→ Exercise:
Find the line with "PERSONAL GIVING TO" in the entries below. Repeat it, every following line, and the line with "The Rewards of", exactly and with nothing added.

→ Available data:

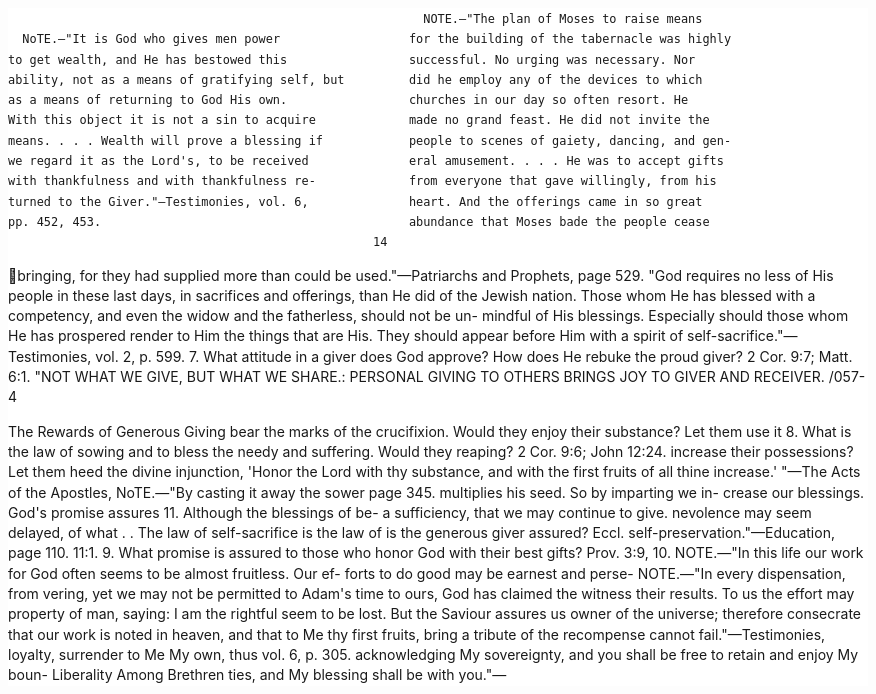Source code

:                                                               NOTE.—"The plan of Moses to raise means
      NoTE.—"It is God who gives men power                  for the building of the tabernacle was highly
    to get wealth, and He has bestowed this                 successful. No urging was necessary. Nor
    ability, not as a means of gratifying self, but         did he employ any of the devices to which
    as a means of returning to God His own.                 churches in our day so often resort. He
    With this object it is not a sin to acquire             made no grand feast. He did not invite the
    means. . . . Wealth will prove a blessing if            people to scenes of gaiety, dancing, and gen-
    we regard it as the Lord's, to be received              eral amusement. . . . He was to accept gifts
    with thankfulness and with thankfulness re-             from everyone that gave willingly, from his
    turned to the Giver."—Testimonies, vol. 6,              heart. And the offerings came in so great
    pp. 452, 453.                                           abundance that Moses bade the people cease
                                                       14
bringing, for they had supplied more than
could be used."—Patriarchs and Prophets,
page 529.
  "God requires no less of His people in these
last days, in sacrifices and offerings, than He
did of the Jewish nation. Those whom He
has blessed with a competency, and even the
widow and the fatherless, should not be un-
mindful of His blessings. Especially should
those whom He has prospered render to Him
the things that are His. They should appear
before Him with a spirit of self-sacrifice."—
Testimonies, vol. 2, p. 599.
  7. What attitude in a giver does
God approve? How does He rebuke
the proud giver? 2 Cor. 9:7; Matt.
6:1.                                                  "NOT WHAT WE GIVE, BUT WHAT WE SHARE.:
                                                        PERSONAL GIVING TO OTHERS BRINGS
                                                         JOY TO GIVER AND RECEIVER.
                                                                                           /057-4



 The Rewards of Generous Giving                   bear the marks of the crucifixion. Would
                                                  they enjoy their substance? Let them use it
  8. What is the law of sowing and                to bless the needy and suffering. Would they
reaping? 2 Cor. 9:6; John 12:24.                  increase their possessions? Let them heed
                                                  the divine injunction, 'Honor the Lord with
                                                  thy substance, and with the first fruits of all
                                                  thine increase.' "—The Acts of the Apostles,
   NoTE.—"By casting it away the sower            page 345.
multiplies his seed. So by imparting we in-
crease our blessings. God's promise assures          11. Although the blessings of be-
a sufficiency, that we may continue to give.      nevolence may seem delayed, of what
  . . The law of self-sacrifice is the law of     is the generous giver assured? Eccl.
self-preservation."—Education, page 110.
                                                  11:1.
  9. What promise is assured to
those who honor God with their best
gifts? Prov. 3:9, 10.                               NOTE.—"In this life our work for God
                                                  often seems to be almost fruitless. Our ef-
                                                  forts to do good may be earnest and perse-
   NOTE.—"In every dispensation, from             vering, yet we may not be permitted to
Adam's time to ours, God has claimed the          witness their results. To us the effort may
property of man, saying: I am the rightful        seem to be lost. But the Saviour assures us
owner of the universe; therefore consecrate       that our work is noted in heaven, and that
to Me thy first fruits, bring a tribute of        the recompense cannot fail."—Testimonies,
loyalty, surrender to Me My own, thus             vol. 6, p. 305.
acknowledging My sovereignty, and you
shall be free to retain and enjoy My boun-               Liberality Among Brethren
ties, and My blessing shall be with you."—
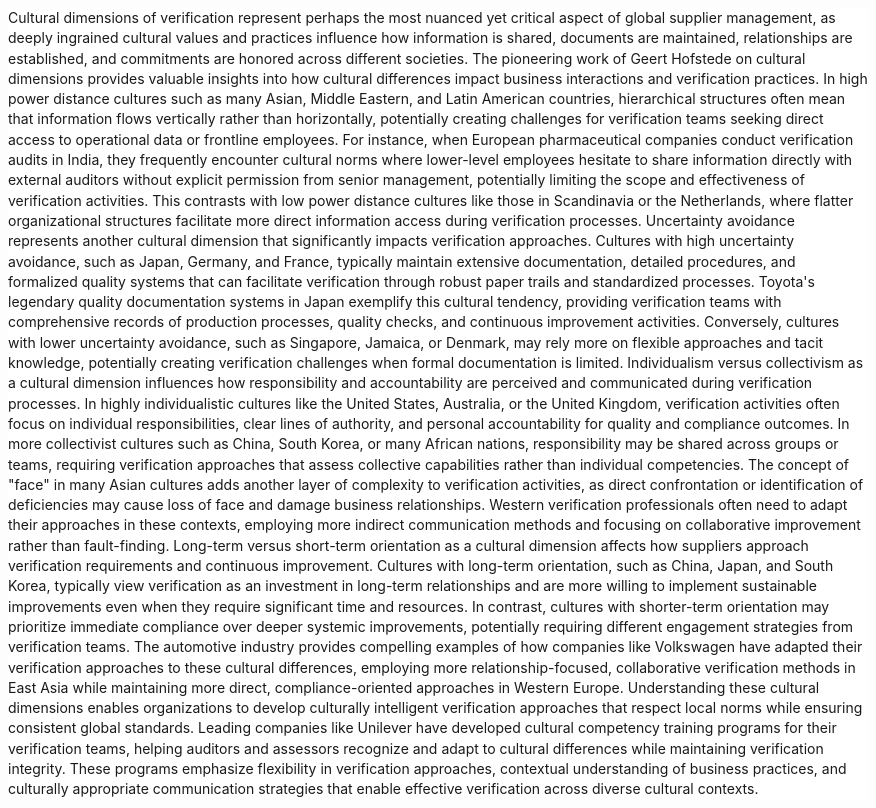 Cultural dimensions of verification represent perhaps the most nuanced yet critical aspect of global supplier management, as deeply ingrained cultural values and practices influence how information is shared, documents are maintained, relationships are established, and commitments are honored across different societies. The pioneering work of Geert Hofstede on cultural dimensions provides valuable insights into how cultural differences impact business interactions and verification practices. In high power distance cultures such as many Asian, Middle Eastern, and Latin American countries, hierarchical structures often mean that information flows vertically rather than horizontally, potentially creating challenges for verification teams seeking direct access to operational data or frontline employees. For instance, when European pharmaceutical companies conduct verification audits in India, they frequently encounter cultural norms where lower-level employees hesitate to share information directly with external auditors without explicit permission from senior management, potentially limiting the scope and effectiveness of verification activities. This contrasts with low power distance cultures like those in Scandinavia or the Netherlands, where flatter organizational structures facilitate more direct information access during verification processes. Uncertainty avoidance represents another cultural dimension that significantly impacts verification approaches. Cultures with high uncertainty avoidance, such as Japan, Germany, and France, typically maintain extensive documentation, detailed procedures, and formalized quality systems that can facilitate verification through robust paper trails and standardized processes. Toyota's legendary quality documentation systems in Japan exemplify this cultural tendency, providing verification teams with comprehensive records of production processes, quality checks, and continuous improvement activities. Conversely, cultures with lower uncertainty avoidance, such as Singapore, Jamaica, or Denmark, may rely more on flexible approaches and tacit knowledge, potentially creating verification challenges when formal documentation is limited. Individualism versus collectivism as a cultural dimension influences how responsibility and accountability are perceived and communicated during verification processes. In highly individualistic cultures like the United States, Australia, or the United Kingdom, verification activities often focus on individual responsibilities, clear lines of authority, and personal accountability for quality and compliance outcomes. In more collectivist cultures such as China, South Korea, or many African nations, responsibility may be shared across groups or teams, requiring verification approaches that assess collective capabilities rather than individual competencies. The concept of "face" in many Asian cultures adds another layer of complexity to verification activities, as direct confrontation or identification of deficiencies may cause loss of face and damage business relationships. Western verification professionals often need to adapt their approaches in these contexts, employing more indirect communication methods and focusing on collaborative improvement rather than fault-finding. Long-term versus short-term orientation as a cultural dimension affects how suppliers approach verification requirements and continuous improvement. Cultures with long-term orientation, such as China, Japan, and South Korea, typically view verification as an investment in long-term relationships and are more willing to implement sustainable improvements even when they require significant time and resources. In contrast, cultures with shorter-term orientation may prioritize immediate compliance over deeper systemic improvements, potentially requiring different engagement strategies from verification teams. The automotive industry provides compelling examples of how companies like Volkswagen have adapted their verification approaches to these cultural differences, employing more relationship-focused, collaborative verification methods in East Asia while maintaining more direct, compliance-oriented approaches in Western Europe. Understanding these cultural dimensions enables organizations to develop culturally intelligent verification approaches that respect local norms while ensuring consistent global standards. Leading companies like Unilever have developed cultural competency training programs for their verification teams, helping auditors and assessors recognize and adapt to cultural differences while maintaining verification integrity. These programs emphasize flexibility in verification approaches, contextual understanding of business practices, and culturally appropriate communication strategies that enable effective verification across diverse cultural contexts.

→ Output for this task:
                                                        PERSONAL GIVING TO OTHERS BRINGS
                                                         JOY TO GIVER AND RECEIVER.
                                                                                           /057-4



 The Rewards of Generous Giving                   bear the marks of the crucifixion. Would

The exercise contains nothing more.